Вообще, демократия в бедных странах ведет не к процветанию, а к террору, диктатуре и распаду. Лучший пример этому — Южная Африка. Сегодня Запад молчит про нее, закрывает глаза, «стыдливо поправляя складки на фартучке». А Южная Африка рухнула. Началось страшное, варварское время, окончательная дикость, полнейшая катастрофа. И все помалкивают, что там, вроде как, вначале произошли демократические преобразования, а теперь — анархия, насилие и беспредел. Никто не хочет высказываться, потому что это «политически некорректно».
— Значит, демократия возможна только в богатых странах?
— Она возможна в разных странах, но далеко не везде ведет к процветанию. В России уж точно. Именно потому, что мы живем не по законам, а по понятиям. И речь не о том, каковы наши законы, а о том, как мы их интерпретируем. А почему? А потому, что мы не знали римского права, мы всегда были за Дионисия и за игрища.
— То есть мы язычники и останемся ими…
— Мы одновременно и язычники, и греческие христиане, родом из Византии… Знаете, я иногда думаю, что будущее христианской цивилизации в неизбежном единении России с Европой и с Америкой, и роль России в этом единении будет решающей. Мне даже кажется, что Россия может и должна спасти христианскую цивилизацию от распада, образно говоря — объединить всех христиан от Португалии до Рио-де-Жанейро.
— Есть мнение, что Россию невозможно победить военным путем, принудить к капитуляции.
— Абсолютно невозможно. Если в России выключить электричество, газ и все на свете, то ничего не случится. А если в Европе отключить электричество, то рухнет государственная система.

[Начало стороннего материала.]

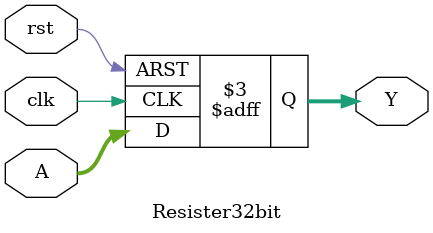
<source format=v>
`timescale 1ns / 1ps


module Resister32bit(A,clk,rst,Y);

input [31:0] A;
input clk,rst;
output reg [31:0] Y;


always @(posedge clk, negedge rst)

begin
 if(~rst) 
     Y <= 32'b0;
 else 
     Y <=A;
end


endmodule

</source>
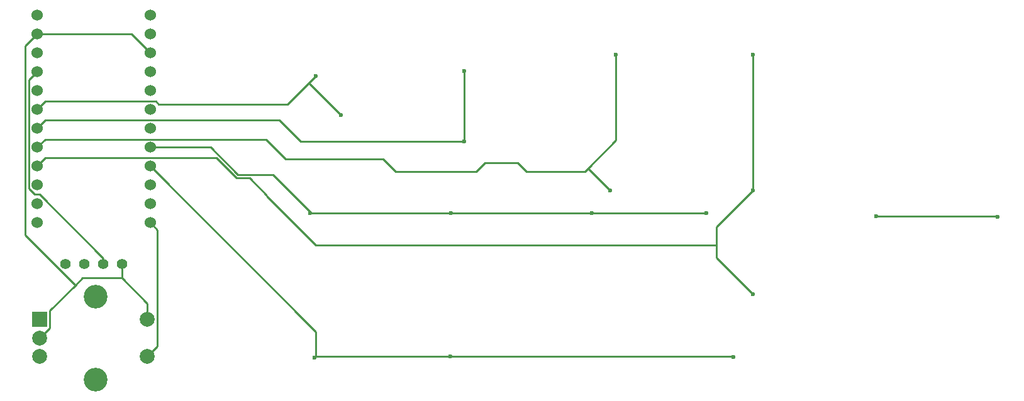
<source format=gtl>
G04 #@! TF.GenerationSoftware,KiCad,Pcbnew,(6.0.5)*
G04 #@! TF.CreationDate,2022-06-04T00:44:28+02:00*
G04 #@! TF.ProjectId,cheap_deck,63686561-705f-4646-9563-6b2e6b696361,3.0.1*
G04 #@! TF.SameCoordinates,Original*
G04 #@! TF.FileFunction,Copper,L1,Top*
G04 #@! TF.FilePolarity,Positive*
%FSLAX46Y46*%
G04 Gerber Fmt 4.6, Leading zero omitted, Abs format (unit mm)*
G04 Created by KiCad (PCBNEW (6.0.5)) date 2022-06-04 00:44:28*
%MOMM*%
%LPD*%
G01*
G04 APERTURE LIST*
G04 #@! TA.AperFunction,ComponentPad*
%ADD10C,1.524000*%
G04 #@! TD*
G04 #@! TA.AperFunction,ComponentPad*
%ADD11C,1.397000*%
G04 #@! TD*
G04 #@! TA.AperFunction,ComponentPad*
%ADD12C,2.000000*%
G04 #@! TD*
G04 #@! TA.AperFunction,ComponentPad*
%ADD13C,3.200000*%
G04 #@! TD*
G04 #@! TA.AperFunction,ComponentPad*
%ADD14R,2.000000X2.000000*%
G04 #@! TD*
G04 #@! TA.AperFunction,ViaPad*
%ADD15C,0.600000*%
G04 #@! TD*
G04 #@! TA.AperFunction,Conductor*
%ADD16C,0.250000*%
G04 #@! TD*
G04 APERTURE END LIST*
D10*
X88695000Y-35223800D03*
X88695000Y-37763800D03*
X88695000Y-40303800D03*
X88695000Y-42843800D03*
X88695000Y-45383800D03*
X88695000Y-47923800D03*
X88695000Y-50463800D03*
X88695000Y-53003800D03*
X88695000Y-55543800D03*
X88695000Y-58083800D03*
X88695000Y-60623800D03*
X88695000Y-63163800D03*
X73475000Y-63163800D03*
X73475000Y-60623800D03*
X73475000Y-58083800D03*
X73475000Y-55543800D03*
X73475000Y-53003800D03*
X73475000Y-50463800D03*
X73475000Y-47923800D03*
X73475000Y-45383800D03*
X73475000Y-42843800D03*
X73475000Y-40303800D03*
X73475000Y-37763800D03*
X73475000Y-35223800D03*
D11*
X77257500Y-68700000D03*
X79797500Y-68700000D03*
X82337500Y-68700000D03*
X84877500Y-68700000D03*
D12*
X88317500Y-76182400D03*
X88317500Y-81182400D03*
D13*
X81317500Y-84282400D03*
X81317500Y-73082400D03*
D12*
X73817500Y-78682400D03*
X73817500Y-81182400D03*
D14*
X73817500Y-76182400D03*
D15*
X169803400Y-72753200D03*
X169782900Y-58847300D03*
X169782900Y-40481600D03*
X151392600Y-40481600D03*
X150629900Y-58847300D03*
X130984200Y-42693600D03*
X130984200Y-52226700D03*
X114357700Y-48637300D03*
X110972700Y-43353900D03*
X129091000Y-81179300D03*
X167172400Y-81274600D03*
X110843200Y-81337600D03*
X148147300Y-61893700D03*
X129161000Y-61893700D03*
X110187800Y-61893700D03*
X202737100Y-62384600D03*
X186428500Y-62311300D03*
X163570800Y-61893700D03*
D16*
X72381800Y-43937000D02*
X73475000Y-42843800D01*
X72381800Y-58573400D02*
X72381800Y-43937000D01*
X73162200Y-59353800D02*
X72381800Y-58573400D01*
X73764800Y-59353800D02*
X73162200Y-59353800D01*
X82337500Y-67926500D02*
X73764800Y-59353800D01*
X82337500Y-68700000D02*
X82337500Y-67926500D01*
X89675500Y-64144300D02*
X88695000Y-63163800D01*
X89675500Y-79824400D02*
X89675500Y-64144300D01*
X88317500Y-81182400D02*
X89675500Y-79824400D01*
X110998400Y-66164200D02*
X164898300Y-66164200D01*
X104387900Y-59553700D02*
X110998400Y-66164200D01*
X104387900Y-59449600D02*
X104387900Y-59553700D01*
X102055400Y-57117100D02*
X104387900Y-59449600D01*
X100276300Y-57117100D02*
X102055400Y-57117100D01*
X97570100Y-54410900D02*
X100276300Y-57117100D01*
X74607900Y-54410900D02*
X97570100Y-54410900D01*
X73475000Y-55543800D02*
X74607900Y-54410900D01*
X164898300Y-67848100D02*
X169803400Y-72753200D01*
X164898300Y-66164200D02*
X164898300Y-67848100D01*
X164898300Y-63731900D02*
X169782900Y-58847300D01*
X164898300Y-66164200D02*
X164898300Y-63731900D01*
X169782900Y-58847300D02*
X169782900Y-40481600D01*
X147624500Y-55841900D02*
X150629900Y-58847300D01*
X147186200Y-56280200D02*
X147624500Y-55841900D01*
X139317100Y-56280200D02*
X147186200Y-56280200D01*
X138122200Y-55085300D02*
X139317100Y-56280200D01*
X133723800Y-55085300D02*
X138122200Y-55085300D01*
X132565400Y-56243700D02*
X133723800Y-55085300D01*
X121733000Y-56243700D02*
X132565400Y-56243700D01*
X120040300Y-54551000D02*
X121733000Y-56243700D01*
X106948700Y-54551000D02*
X120040300Y-54551000D01*
X104311000Y-51913300D02*
X106948700Y-54551000D01*
X74565500Y-51913300D02*
X104311000Y-51913300D01*
X73475000Y-53003800D02*
X74565500Y-51913300D01*
X151392600Y-52073800D02*
X151392600Y-40481600D01*
X147624500Y-55841900D02*
X151392600Y-52073800D01*
X108906800Y-52226700D02*
X130984200Y-52226700D01*
X106042700Y-49362600D02*
X108906800Y-52226700D01*
X74576200Y-49362600D02*
X106042700Y-49362600D01*
X73475000Y-50463800D02*
X74576200Y-49362600D01*
X130984200Y-52226700D02*
X130984200Y-42693600D01*
X107139600Y-47187000D02*
X110023500Y-44303100D01*
X89827000Y-47187000D02*
X107139600Y-47187000D01*
X89458400Y-46818400D02*
X89827000Y-47187000D01*
X74580400Y-46818400D02*
X89458400Y-46818400D01*
X73475000Y-47923800D02*
X74580400Y-46818400D01*
X110023500Y-44303100D02*
X114357700Y-48637300D01*
X110023500Y-44303100D02*
X110972700Y-43353900D01*
X86155000Y-37763800D02*
X73475000Y-37763800D01*
X88695000Y-40303800D02*
X86155000Y-37763800D01*
X71879400Y-64827500D02*
X78601300Y-71549300D01*
X71879400Y-39359400D02*
X71879400Y-64827500D01*
X73475000Y-37763800D02*
X71879400Y-39359400D01*
X75142900Y-77357000D02*
X73817500Y-78682400D01*
X75142900Y-75007700D02*
X75142900Y-77357000D01*
X78601300Y-71549300D02*
X75142900Y-75007700D01*
X84877500Y-70581000D02*
X84877500Y-68700000D01*
X88317500Y-74021000D02*
X84877500Y-70581000D01*
X88317500Y-76182400D02*
X88317500Y-74021000D01*
X79569600Y-70581000D02*
X78601300Y-71549300D01*
X84877500Y-70581000D02*
X79569600Y-70581000D01*
X167077100Y-81179300D02*
X129091000Y-81179300D01*
X167172400Y-81274600D02*
X167077100Y-81179300D01*
X111001500Y-77850300D02*
X88695000Y-55543800D01*
X111001500Y-81179300D02*
X111001500Y-77850300D01*
X129091000Y-81179300D02*
X111001500Y-81179300D01*
X111001500Y-81179300D02*
X110843200Y-81337600D01*
X148147300Y-61893700D02*
X129161000Y-61893700D01*
X129161000Y-61893700D02*
X110187800Y-61893700D01*
X96800000Y-53003800D02*
X88695000Y-53003800D01*
X100463000Y-56666800D02*
X96800000Y-53003800D01*
X105202400Y-56666800D02*
X100463000Y-56666800D01*
X110187800Y-61652200D02*
X105202400Y-56666800D01*
X110187800Y-61893700D02*
X110187800Y-61652200D01*
X202663800Y-62311300D02*
X186428500Y-62311300D01*
X202737100Y-62384600D02*
X202663800Y-62311300D01*
X163570800Y-61893700D02*
X148147300Y-61893700D01*
M02*

</source>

— Но зато Россию можно взорвать изнутри, это как уже было, по крайней мере, дважды. И тогда страна сама капитулирует.
— Ну, тогда мы будем как Южная Африка — то есть страшнее не бывает. В 1918-м Плеханов предупреждал Ленина, что большевистская революция приведет к кровавому террору. Плеханов был великий марксист, и потом он сказал: «Ленин — мой лучший ученик, который у меня ничему не научился». И, знаете, я даже надеюсь, что время марксизма не кончилось. Все еще вернется.